Зачем в прифронтовой полосе понадобились силосные ямы, мне, откровенно говоря, непонятно. Возможно, ямы предназначались не для силоса, а для самих животных, если их не успевали вывезти, или дело было в царившей тогда неразберихе… Главное, что ребятам удалось выбраться из района боевых действий, а ведь многие москвичи, из строивших оборонительные сооружения, оказались на оккупированной территории — без жилья и каких-либо средств к существованию. Часть из них угнали на работу в Германию, кто-то попал в концентрационные лагеря: арийцы с порабощенными народами не церемонились.
Москва переживала трудные дни. Она ощетинилась противотанковыми ежами, однако уверенности в том, что ее удастся отстоять, не было. Седьмого ноября, стоя на Пушкинской площади у памятника поэту, Николай смотрел, как проходят к Белорусскому вокзалу для отправки на передовую участники парада на Красной площади.
А меньше чем через год и сам он наденет «родную длиннополую шинель…».
В сорок четвертом, вернувшись домой на костылях, он пойдет смотреть другой «парад» — проходящих по московским улицам под конвоем пленных немцев. Оба эти события отразятся в его творчестве.
Тогда же, в сорок четвертом, вручат ему, как бойцу противовоздушной обороны, еще одну награду — медаль «За оборону Москвы».
НАМ СУДЬБУ РОССИИ ДОВЕРЯЛИ
В солдатский строй он встал в семнадцать лет, не успев даже сдать все экзамены за девятый класс (остались физика и химия). Почти законченное среднее образование в те суровые годы позволяло получить образование военное, то есть стать офицером.
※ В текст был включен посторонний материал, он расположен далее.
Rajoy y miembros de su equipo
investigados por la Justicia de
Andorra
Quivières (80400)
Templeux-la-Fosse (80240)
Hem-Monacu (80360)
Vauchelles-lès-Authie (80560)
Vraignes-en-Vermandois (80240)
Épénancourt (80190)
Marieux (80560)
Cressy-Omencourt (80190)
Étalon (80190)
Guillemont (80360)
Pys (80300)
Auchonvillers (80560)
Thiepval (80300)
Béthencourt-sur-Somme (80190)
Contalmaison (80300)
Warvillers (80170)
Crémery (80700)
Их, особенно лейтенантов, командиров взводов, в армии катастрофически не хватало, ведь по уставу они сами водили своих солдат в атаки в отличие от старших офицеров, командующих из укрытий.
В сельской местности школы были, как правило, начальные, поэтому деревенских ребят отправляли на фронт сразу, а городских — чуть погодя, после ускоренных офицерских курсов. Так что в августе 1942 года, когда армии врага рвались к Сталинграду, Николай Старшинов попал в учебный батальон под Горький (Нижний Новгород), «в знаменитые Гороховецкие лагеря». Оттуда его направили во 2-е Ленинградское пехотное военное училище, эвакуированное из блокадного Ленинграда в Удмуртию, в город Глазов.
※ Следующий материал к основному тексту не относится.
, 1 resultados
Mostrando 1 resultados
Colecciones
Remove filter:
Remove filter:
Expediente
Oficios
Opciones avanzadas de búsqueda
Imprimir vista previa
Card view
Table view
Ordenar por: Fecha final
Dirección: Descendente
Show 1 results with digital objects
Жизнь курсанта известна: ранний подъем, две минуты на одевание, зарядка на свежем воздухе, даже в мороз, а потом строевая подготовка и марш-броски, занятия по тактике и матчасти. Да еще наряды. Когда приходилось мыть полы в казарме, Николай каждый раз вспоминал про вены на ногах матери и думал о своей нечуткости, о своей вине перед ней.
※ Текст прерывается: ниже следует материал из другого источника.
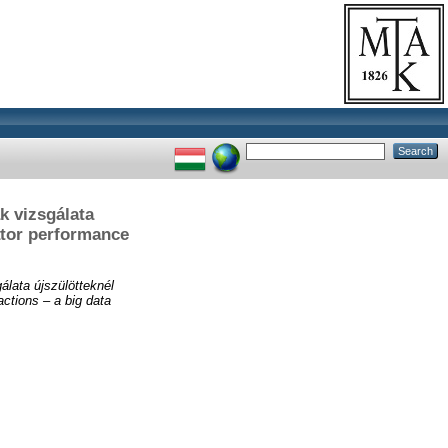
k vizsgálata
ator performance
lata újszülötteknél
actions – a big data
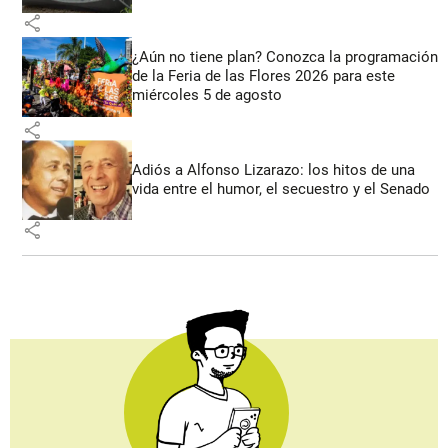
share
¿Aún no tiene plan? Conozca la programación
de la Feria de las Flores 2026 para este
miércoles 5 de agosto
share
Adiós a Alfonso Lizarazo: los hitos de una
vida entre el humor, el secuestro y el Senado
share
Жизнь «курсантов Глазова» военной поры отягощалась еще и ветхим обмундированием, и полуголодным существованием в условиях постоянного холода. Даже в бане, посещать которую военнослужащему положено раз в неделю, температура воздуха и воды не превышала десяти градусов, правда, тепла. Но неистощима смекалка русского солдата, особенно если он будущий офицер. Чтобы согреться или просто не замечать в бане по-глазовски «теплой атмосферы», курсанты во время мытья непрерывно пели. Особенно любимой была русская народная песня «Летят утки», исполняемая «на свой лад, сверхпротяжно и жалостливо». Ох, и вспоминались тогда, наверное, Николаю родные Астраханские бани, что находились неподалеку от его дома.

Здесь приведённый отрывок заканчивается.